EXCERPT:
=-=-=-=-=

What we do know is that Rook was a prolific and probably rather successful journalist. As well as writing for the Globe and the Chronicle he published in The Illustrated London News, The IdlerThe Ludgate, The Art Journal and various American publications. He seems to have been well thought of - Bernard Shaw - praised him to the skies - and well connected. Louis Frederic Austin was a personal friend and between 1895 and 1898 Rook was a member of the Argonaut's Club which seems to have been a literary dining society meeting at the Trocadero. Other members were Rudolph Lehman (another Punch connection - there is also a rather tenuous sociology connection there but I'll leave that for another time), Florence Marryat (prolific popular novelist and daughter of Frederick), Bernard Partridge (cartoonist and another Punch connection), John Alfred Spender (editor of the Westminster Gazette), George Paston (the novelist Emily Symonds), Ethel Tweedie (another author), William Henry Wilkins (a novelist) and Alice M. Williams (probably a popular songwriter). Of these the most important connection was probably with Rudi Lehman who knew everyone on the middle-brow London literary and journalistic scene and was elected to Parliament in the 1906 Liberal landslide.

=-=-=-=-=

[Stored data]

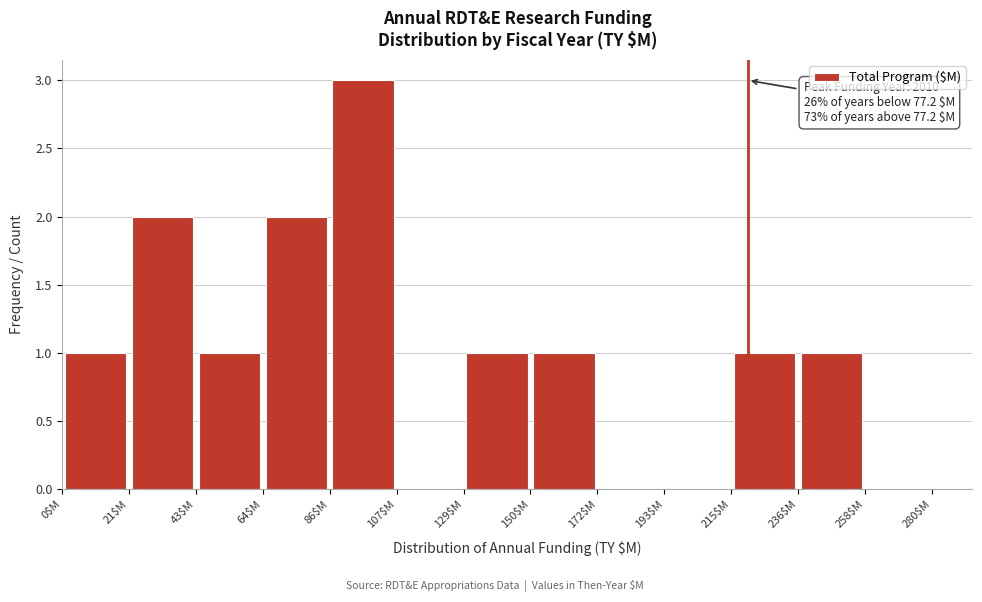

Which range on the x-axis has the tallest bar?

85 to 110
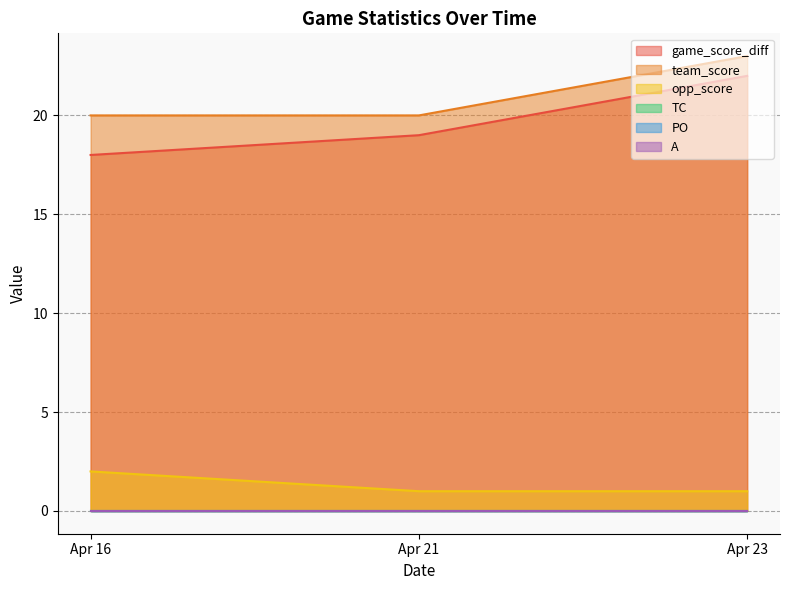

Reading right to left, list all the values displayed in this chart.

game_score_diff: Apr 23=22	Apr 21=19	Apr 16=18
team_score: Apr 23=23	Apr 21=20	Apr 16=20
opp_score: Apr 23=1	Apr 21=1	Apr 16=2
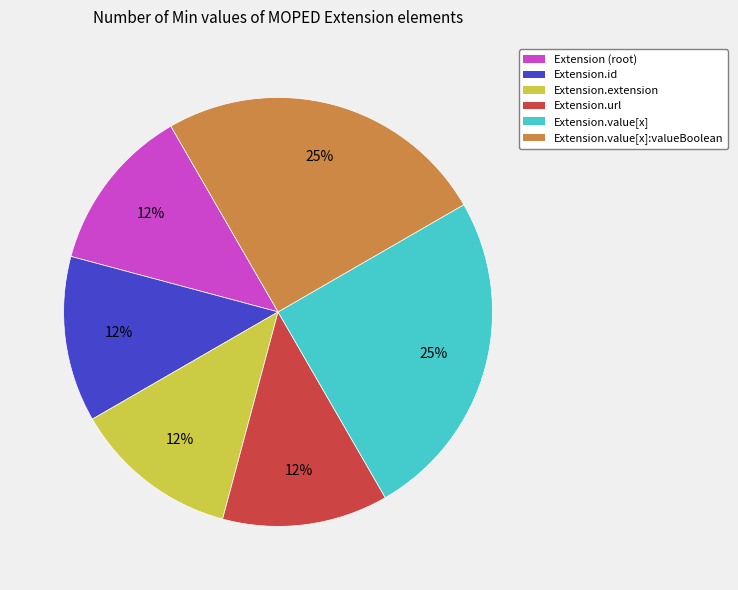

How many segments does this pie chart have?

6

=-=-=-=-=

PROBLEMS AND TASKS:
[A] In the passage about Rook, during which years was he a member of the Argonaut's Club?
[B] Put this sentence from the passage about Rook into Spanish: "What we do know is that Rook was a prolific and probably rather successful journalist."
None of this data is needed.

EXPECTED RESPONSES:
[A] From 1895 to 1898.

[B] Lo que sí sabemos es que Rook fue un periodista prolífico y probablemente bastante exitoso.